A grasp planning algorithm under uneven contact point distribution scenario for space non-cooperative target capture

• Published in: Chinese journal of aeronautics Vol. 36; no. 11; pp. 452 - 464
• Main Authors: CAI, Bicheng, YUE, Chengfei, WU, Fan, CHEN, Xueqin, GENG, Yunhai
• Format: Journal Article
• Language: English
• Published: Elsevier Ltd 01.11.2023; Research Center of the Satellite Technology,Harbin Institute of Technology,Harbin 150001,China%Institute of Space Science and Applied Technology,Harbin Institute of Technology Shenzhen,Shenzhen 518055,China
• Subjects: Grasp planning; Line array modeling; Space debris removal; Space non-cooperative target capture; Virtual symmetrical contact point method; Space non-cooperative target capture; Grasp planning; Space debris removal; Line array modeling; Virtual symmetrical contact point method
• ISSN: 1000-9361; 2588-9230
• DOI: 10.1016/j.cja.2023.02.026

The contact point configuration should be carefully chosen to ensure a stable capture, especially for the non-cooperative target capture mission using multi-armed spacecraft.

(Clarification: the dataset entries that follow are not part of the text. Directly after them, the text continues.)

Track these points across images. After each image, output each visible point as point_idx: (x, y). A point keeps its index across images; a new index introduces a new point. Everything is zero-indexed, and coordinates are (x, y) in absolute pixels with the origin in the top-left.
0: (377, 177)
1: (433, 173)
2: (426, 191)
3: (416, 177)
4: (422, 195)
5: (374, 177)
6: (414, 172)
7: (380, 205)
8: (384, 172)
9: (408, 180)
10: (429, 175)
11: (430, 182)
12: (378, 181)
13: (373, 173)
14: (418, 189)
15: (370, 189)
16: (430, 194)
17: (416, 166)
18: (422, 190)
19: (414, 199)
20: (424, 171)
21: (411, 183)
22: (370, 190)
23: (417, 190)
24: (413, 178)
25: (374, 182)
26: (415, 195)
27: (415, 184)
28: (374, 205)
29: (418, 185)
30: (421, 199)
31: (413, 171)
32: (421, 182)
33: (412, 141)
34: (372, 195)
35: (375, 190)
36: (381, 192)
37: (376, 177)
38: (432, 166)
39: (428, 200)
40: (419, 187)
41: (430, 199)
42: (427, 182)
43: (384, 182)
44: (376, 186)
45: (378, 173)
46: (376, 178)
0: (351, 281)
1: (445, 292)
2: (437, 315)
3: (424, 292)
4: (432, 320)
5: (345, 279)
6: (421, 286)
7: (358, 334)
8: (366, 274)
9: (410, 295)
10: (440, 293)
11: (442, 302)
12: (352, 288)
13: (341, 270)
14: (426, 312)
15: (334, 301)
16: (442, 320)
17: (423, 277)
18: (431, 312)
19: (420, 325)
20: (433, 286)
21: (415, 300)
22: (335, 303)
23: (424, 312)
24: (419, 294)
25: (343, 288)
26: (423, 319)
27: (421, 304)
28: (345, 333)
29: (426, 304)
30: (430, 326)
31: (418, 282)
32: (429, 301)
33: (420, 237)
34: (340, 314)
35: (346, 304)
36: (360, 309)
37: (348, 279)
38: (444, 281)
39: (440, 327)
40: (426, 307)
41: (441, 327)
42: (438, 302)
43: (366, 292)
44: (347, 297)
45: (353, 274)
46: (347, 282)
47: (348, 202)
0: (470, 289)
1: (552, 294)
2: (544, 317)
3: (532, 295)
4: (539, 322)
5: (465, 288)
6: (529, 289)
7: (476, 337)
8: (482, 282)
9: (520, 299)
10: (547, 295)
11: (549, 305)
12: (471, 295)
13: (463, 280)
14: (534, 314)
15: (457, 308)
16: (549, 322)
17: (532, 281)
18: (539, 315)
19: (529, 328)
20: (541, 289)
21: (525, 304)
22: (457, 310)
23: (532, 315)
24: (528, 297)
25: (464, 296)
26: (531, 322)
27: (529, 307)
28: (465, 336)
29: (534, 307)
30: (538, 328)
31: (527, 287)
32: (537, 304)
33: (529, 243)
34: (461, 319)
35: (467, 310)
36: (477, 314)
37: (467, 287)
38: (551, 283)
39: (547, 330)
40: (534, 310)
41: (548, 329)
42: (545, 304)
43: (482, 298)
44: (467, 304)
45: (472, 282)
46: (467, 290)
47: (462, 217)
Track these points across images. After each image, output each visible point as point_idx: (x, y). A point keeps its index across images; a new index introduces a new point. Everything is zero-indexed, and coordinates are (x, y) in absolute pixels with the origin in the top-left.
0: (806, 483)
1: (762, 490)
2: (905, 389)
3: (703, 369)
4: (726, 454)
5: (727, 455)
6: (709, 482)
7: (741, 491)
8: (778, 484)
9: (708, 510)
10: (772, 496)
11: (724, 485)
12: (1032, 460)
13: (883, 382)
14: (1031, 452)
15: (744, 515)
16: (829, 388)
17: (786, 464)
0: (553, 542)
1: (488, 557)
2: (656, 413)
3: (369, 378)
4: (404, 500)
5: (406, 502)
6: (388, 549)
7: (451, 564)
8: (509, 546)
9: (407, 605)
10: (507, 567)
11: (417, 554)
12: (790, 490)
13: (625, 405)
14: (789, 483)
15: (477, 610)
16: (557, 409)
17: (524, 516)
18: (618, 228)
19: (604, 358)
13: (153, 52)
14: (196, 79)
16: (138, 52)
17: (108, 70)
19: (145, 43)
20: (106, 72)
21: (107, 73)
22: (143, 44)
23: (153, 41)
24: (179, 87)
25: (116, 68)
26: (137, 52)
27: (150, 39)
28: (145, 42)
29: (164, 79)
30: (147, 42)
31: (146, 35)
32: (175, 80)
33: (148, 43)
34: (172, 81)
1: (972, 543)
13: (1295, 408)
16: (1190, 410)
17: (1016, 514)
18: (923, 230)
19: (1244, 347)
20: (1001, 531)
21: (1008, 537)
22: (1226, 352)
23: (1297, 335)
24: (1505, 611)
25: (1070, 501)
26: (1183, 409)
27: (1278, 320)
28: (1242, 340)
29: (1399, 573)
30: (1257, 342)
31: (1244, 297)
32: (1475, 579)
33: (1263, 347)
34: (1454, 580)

In this work scenario, the contact points on the base and on the arms are distributed on the opposite side of the target. Otherwise, large forces will be needed. To cope with this problem, an uneven-oriented distribution union criterion is proposed. The union criterion contains a virtual symmetrical criterion and a geometry criterion. The virtual symmetrical contact point criterion is derived from the proof of the force closure principle using computational geometry to ensure a stable grasp, and the geometry criterion is calculated by the volume of the minimum polyhedron formed by the contact points to get a wide-range distribution. To further accelerate the optimization rate and enhance the global search ability, a line array modeling method and a continuous-discrete global search algorithm are proposed. The line array modeling method reduces the workload of calculating the descent direction and the gradient available, while the continuous-discrete global search algorithm reducing the optimization dimension. Then a highly efficient grasping is achieved and the corresponding contact point is calculated. Finally, an exhaustive verification is conducted to numerically analyze the disturbance resistance ability, and simulation results demonstrate the effectiveness of the proposed algorithms.